The Commonwealth Meteorologist, Mr. H. A. Hunt, issued a press statement which noted that “the atmospheric disturbance on Saturday was something in the nature of a tornado. …The disturbance, it was thought, was the a marked intensification of an ordinary Antarctic storm, with the thunder accompaniments and squalls……. The velocity must have been terrific – stronger than ever I have experienced in Victoria or NSW…”.6

A detailed report in “The Argus” on Monday 4th, included a map that depicted two main funnels, and described their movement.

“The starting points are given as Brighton Beach and Wellington Street, joining at Halifax Street, then swinging away to the north-east, so that Landcox and Ormond, to the north, and Jasper road, to the east are shown”.

This description indicated that there were two funnels moving inland from the Bay that appeared to amalgamate close to the intersection of Centre Road and Halifax Street. This article, plus another written in “The Southern Cross”, on 9th February,  indicated at least seven locations where the damage was notable:

* Brighton Beach Baths
* Corner of Albert and Wellington Streets
* Landcox Park
* Brighton Cemetery – Adam Lindsay Gordon’s headstone blown over
* “Billilla” - owned by the Weatherly family, 26 Halifax St
* Brighton Beach Railway station
* Methodist Church, 741 Hawthorn Road

These locations, together with later reports of the damage trail indicate a likely path taken by the funnels as shown here:

It was later estimated that the twisters had produced wind gusts of around 320 kph, and on the modern enhanced Fujita scale, this would correspond to a rating of EF4.

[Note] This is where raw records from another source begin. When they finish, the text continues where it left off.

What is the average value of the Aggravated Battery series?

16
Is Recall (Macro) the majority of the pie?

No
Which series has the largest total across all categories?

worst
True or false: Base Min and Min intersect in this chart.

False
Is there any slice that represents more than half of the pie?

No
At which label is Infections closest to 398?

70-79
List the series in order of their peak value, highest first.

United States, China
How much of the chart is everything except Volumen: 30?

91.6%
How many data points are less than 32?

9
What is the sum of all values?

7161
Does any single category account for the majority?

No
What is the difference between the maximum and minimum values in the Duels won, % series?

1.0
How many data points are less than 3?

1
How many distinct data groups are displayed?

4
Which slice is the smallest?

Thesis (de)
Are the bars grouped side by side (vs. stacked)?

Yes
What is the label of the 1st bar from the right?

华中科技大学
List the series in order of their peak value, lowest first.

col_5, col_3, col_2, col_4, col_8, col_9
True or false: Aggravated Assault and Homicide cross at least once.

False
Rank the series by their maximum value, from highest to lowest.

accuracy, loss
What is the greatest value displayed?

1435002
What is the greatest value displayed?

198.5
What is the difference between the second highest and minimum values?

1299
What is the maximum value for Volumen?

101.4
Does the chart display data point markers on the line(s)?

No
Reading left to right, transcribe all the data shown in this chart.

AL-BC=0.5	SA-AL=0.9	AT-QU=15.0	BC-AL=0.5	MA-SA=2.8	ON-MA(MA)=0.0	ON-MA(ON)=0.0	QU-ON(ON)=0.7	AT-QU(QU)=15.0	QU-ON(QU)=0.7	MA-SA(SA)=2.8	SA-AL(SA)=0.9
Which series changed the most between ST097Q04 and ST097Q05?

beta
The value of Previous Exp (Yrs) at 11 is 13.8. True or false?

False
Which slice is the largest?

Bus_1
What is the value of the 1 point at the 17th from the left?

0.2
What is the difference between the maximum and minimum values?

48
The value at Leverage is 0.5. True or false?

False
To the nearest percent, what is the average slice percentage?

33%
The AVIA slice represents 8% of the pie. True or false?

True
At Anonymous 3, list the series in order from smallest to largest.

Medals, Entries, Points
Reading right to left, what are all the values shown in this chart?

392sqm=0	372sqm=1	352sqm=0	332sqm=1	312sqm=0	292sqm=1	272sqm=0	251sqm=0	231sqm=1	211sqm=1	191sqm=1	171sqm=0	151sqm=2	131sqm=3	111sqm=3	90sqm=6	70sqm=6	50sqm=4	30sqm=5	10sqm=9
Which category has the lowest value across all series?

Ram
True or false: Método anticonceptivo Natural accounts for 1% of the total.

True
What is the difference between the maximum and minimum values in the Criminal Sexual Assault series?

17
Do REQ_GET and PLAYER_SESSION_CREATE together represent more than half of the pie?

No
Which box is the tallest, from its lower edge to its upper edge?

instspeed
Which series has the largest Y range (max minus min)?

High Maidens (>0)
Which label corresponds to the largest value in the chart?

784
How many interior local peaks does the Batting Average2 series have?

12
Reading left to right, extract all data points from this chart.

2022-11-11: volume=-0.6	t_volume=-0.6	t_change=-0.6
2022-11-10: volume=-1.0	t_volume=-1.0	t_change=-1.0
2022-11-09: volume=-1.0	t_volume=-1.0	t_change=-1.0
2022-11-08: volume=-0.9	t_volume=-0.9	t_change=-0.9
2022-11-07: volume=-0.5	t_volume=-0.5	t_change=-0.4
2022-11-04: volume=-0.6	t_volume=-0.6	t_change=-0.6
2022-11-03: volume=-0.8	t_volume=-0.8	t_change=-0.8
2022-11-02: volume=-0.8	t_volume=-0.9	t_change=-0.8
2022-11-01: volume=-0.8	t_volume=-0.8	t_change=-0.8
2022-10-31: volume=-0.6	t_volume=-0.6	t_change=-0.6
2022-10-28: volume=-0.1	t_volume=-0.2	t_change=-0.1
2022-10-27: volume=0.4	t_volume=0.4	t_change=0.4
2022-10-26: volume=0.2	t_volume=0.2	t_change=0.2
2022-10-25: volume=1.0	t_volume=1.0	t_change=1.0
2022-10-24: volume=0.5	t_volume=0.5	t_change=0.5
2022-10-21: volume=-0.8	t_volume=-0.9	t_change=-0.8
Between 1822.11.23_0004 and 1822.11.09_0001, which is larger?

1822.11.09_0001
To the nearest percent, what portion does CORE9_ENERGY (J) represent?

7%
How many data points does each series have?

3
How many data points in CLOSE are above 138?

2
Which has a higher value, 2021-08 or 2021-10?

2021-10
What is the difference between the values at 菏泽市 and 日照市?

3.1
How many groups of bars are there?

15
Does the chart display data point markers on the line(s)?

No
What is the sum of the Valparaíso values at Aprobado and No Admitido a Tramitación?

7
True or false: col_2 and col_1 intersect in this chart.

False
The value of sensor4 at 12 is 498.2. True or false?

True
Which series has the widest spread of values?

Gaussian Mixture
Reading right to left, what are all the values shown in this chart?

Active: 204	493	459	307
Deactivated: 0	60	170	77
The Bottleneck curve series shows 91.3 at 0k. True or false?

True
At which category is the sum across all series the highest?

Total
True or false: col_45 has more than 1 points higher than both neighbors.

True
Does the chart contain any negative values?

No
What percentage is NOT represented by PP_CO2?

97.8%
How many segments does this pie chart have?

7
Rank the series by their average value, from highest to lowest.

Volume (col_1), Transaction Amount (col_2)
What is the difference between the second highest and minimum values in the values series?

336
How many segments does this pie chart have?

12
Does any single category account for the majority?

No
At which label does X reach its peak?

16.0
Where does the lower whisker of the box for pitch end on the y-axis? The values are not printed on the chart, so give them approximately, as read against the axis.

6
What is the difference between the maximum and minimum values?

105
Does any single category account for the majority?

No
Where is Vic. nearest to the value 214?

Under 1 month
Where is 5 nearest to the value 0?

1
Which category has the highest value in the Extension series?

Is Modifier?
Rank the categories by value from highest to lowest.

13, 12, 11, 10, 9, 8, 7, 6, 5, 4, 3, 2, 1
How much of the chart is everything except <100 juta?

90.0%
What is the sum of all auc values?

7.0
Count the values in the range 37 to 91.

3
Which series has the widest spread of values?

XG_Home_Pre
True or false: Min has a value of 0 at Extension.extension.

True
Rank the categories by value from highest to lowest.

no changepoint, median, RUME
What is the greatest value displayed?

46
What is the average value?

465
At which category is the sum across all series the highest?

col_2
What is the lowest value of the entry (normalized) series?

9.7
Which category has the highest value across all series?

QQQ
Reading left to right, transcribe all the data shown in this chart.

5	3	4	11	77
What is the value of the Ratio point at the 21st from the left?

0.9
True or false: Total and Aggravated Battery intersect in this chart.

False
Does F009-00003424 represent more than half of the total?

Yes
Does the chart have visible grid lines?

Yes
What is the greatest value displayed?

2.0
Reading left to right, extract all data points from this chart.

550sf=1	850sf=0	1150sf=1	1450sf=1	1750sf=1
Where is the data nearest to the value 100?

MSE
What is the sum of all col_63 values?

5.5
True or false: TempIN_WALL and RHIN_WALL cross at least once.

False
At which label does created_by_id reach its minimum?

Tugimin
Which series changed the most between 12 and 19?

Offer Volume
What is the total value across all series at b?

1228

George Johnston, in his semi autobiographical book “My Brother Jack”, described the scene from the nearby shoreline

“….from the little jetty we saw the great storm which was to known as the Brighton Cyclone charging towards us across the bay in a whip of white horses  below a tumult of bruised purplish crepuscular cloud. Coming across the sea, the cloud would tear off in downward strips that would begin to gyrate madly, and scoop the harbour waters high in the air”. 8

A tornado relief fund was instituted soon after and was administered by the Mayor of Brighton, Lieutenant-Colonel J.J. Hanby. Donations were acknowledged publicly with the donors names printed in daily newspapers.